Another similar but opposite example comes from the strain Lil Sebastian. Commonly referred to as an indica, recent test results indicate that this strain is high in limonene and low in myrcene, making it also have more of a true hybrid effect. This strain is much like the Headcheese, in the sense that it supplies the user with an all-around high for the body and the mind.

Hybrid strains and terpene profiling

Recent advancement in testing and research has revealed that a vast majority of the benefits we get from cannabis derive from the terpene profile of the strain. Due to the legal requirements here in Nevada for cannabis labeling, cultivations typically provide the dispensaries with both a standard sativa, indica or hybrid classification, and the lab tests, which include its terpene and cannabinoid profile.weed leaf

Humans are creatures of habit, and as such, we seek a simplified classification (it feels familiar and provides comfort). Taking it to the next level by factoring in the terpenes will greatly increase one’s chance of maximizing the benefits each unique strain of cannabis can provide.

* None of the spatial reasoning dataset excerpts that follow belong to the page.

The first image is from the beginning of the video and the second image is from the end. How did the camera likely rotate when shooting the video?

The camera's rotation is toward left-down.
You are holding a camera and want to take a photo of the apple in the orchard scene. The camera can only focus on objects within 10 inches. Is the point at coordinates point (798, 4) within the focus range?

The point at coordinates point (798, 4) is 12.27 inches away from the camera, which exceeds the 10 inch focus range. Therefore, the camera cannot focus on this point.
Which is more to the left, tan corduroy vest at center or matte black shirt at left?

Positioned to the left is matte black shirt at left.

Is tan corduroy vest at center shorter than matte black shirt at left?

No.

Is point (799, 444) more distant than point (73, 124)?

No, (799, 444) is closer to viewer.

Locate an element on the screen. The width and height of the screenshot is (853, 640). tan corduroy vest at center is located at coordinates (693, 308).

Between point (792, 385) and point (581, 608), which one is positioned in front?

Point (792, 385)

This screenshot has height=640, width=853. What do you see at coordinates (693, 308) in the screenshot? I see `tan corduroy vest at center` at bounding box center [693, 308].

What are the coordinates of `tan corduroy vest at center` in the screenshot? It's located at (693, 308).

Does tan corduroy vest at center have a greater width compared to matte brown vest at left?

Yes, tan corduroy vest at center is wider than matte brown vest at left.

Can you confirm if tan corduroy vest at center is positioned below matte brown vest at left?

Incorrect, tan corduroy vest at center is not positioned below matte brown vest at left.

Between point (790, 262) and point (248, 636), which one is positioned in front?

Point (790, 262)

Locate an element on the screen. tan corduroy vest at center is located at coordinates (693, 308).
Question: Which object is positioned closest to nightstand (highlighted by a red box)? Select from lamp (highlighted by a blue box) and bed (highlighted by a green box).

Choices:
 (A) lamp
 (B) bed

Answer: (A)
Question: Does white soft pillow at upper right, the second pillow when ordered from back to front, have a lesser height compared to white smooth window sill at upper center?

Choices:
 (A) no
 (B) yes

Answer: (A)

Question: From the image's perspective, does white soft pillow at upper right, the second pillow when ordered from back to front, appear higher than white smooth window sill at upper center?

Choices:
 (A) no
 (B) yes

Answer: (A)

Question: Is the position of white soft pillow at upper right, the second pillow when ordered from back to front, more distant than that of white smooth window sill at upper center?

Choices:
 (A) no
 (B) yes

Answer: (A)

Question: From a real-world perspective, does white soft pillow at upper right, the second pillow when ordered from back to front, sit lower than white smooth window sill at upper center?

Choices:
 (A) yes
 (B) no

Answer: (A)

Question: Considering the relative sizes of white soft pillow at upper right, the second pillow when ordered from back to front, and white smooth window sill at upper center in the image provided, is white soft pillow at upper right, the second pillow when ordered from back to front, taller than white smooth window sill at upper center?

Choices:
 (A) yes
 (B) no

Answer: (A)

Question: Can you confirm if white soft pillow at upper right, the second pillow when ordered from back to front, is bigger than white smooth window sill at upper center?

Strain Classification: A Summary of Cannabis Strains

In summary, selecting a strain based solely on its label may end up in unsatisfying results. One can purchase a strain according to which category it is classified under, but it could have the opposite than expected effects, dependent on the terpene profile it has. It’s always a good idea to talk to a cannabis consultant about how a particular strain may impact you.

Don’t ever hesitate to ask for test results on a strain at your Las Vegas dispensary. If you are seeking a specific benefit from cannabis, this will assuredly help you to figure out your personal preferred cannabinoid and terpene profiles, yielding the optimum end results.